Passage:

..........

Solving Default Models
Solving Default Models
- Gabriel MihalacheGabriel MihalacheThe Ohio State University
Summary
The option of borrowers to occasionally default on their obligations drives important features of financial markets. In models designed to study such behavior, the discreteness of the default decision induces sizable nonlinearities. Moreover, when debt is long term as in the data, debt dilution is a major force in the determination of borrowing costs: Lenders offer unfavorable prices because all future borrowing and default decisions are salient for the expected payoff of the financial instrument, not only the near-term likelihood of default. Several numerical techniques are employed to compensate for the resulting destabilizing interdependence of borrower policies and asset prices. Among them, approaches based on discrete choice methods have proved particularly tractable and robust. Augmenting otherwise standard sovereign default or unsecured consumer credit models with “taste shocks” to both the borrowing and default choices has been instrumental for their computation and quantitative assessment. These algorithms naturally lend themselves to parallel computation or implementation on Graphics Processing Units and can be readily adapted to richer models incorporating self-fulfilling crises, partial recovery, risk-averse lenders, or multiple endogenous state variables. At the cost of restricting choices to values on a grid, the resulting multinominal logit structure relies on the value functions of the model directly, without taking first-order conditions, costly interpolation, or numerical maximization.

..........

Exercise: List the features of richer models that, according to the summary, these algorithms can readily be adapted to incorporate.

..........

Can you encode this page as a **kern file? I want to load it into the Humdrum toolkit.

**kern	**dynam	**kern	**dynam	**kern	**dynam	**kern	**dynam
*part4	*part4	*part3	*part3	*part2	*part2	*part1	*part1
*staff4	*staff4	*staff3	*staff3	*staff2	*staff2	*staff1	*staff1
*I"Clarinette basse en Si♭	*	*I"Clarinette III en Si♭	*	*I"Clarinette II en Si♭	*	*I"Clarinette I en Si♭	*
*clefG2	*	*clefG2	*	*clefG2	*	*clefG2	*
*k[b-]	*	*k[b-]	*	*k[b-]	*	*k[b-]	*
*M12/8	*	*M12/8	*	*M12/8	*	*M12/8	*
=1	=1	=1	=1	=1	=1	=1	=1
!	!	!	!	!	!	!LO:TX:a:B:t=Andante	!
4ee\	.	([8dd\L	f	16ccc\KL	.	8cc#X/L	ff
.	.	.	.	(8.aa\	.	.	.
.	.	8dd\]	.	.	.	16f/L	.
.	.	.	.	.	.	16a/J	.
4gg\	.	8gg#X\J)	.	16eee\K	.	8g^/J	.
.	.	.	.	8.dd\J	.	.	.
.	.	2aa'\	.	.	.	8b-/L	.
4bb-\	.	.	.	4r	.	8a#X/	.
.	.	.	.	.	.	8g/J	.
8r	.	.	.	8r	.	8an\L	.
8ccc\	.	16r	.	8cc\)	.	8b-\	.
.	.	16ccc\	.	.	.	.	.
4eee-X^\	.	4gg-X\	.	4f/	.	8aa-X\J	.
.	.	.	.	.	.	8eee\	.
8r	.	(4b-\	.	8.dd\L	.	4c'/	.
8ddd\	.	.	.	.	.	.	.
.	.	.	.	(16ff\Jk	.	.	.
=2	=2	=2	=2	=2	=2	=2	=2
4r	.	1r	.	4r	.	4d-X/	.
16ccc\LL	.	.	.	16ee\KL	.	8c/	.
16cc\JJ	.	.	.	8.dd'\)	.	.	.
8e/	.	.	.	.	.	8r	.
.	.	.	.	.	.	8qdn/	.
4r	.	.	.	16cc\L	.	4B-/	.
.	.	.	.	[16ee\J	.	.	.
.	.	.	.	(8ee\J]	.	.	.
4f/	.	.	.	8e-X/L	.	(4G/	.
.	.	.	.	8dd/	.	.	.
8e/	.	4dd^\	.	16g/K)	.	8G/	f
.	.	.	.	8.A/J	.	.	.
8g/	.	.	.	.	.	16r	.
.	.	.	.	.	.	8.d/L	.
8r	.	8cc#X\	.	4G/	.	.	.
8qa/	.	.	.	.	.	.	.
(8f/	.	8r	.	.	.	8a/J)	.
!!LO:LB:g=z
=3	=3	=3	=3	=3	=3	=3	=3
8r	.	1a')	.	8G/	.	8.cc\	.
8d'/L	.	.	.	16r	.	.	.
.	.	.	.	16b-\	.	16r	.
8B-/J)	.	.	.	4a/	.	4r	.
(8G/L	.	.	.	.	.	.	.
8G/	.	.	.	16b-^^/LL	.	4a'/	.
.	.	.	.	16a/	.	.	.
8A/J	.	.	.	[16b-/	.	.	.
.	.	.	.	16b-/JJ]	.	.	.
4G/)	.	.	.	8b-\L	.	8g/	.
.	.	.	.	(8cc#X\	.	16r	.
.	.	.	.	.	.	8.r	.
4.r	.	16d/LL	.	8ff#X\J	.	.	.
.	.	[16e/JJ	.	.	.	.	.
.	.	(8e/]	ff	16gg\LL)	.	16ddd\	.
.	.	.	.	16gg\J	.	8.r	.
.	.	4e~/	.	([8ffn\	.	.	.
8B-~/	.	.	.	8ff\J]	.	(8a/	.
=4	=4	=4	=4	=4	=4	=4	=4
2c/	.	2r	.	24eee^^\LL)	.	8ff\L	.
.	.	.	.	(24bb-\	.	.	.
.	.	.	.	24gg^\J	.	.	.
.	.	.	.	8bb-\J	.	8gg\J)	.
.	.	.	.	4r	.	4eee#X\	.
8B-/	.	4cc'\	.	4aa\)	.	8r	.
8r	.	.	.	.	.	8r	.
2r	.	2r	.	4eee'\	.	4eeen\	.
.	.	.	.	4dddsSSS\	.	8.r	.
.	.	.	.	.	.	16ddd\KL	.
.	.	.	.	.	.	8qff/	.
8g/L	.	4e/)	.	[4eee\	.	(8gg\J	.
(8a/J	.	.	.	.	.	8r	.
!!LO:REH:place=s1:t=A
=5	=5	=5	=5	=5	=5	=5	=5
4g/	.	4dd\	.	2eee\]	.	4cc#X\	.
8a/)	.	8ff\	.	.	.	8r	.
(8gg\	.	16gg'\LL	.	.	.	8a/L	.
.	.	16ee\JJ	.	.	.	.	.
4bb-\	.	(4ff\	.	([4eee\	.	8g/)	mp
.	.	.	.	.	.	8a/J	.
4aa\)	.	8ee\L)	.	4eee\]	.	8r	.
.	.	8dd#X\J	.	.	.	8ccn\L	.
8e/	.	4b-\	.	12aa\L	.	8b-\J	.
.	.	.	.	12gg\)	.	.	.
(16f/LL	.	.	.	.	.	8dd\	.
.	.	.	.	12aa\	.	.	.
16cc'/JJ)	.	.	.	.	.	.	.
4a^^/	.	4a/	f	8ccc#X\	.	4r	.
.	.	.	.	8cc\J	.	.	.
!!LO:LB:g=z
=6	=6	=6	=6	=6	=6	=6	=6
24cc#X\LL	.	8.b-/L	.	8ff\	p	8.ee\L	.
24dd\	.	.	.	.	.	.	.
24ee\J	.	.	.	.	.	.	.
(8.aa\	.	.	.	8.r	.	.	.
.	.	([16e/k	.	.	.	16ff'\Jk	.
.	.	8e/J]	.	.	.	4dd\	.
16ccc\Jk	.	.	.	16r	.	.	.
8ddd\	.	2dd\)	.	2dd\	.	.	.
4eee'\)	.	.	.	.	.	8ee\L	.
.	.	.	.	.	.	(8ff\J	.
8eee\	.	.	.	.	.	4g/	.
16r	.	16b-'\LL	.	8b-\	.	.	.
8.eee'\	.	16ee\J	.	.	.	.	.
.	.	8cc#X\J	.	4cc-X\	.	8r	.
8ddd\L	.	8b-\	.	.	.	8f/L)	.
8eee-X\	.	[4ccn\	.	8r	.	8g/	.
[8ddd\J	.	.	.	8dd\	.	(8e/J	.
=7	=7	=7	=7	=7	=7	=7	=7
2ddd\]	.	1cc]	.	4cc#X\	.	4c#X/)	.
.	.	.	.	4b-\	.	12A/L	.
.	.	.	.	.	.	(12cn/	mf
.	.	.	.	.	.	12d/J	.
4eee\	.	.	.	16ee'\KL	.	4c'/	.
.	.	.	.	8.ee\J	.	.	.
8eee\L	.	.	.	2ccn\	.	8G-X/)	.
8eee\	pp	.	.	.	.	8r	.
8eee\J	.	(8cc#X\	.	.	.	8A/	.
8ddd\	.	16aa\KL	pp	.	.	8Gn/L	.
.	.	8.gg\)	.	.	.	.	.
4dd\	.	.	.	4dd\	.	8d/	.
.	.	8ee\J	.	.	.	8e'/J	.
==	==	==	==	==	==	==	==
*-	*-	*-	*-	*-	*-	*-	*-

..........

The completed task: Self-fulfilling crises, partial recovery, risk-averse lenders, multiple endogenous state variables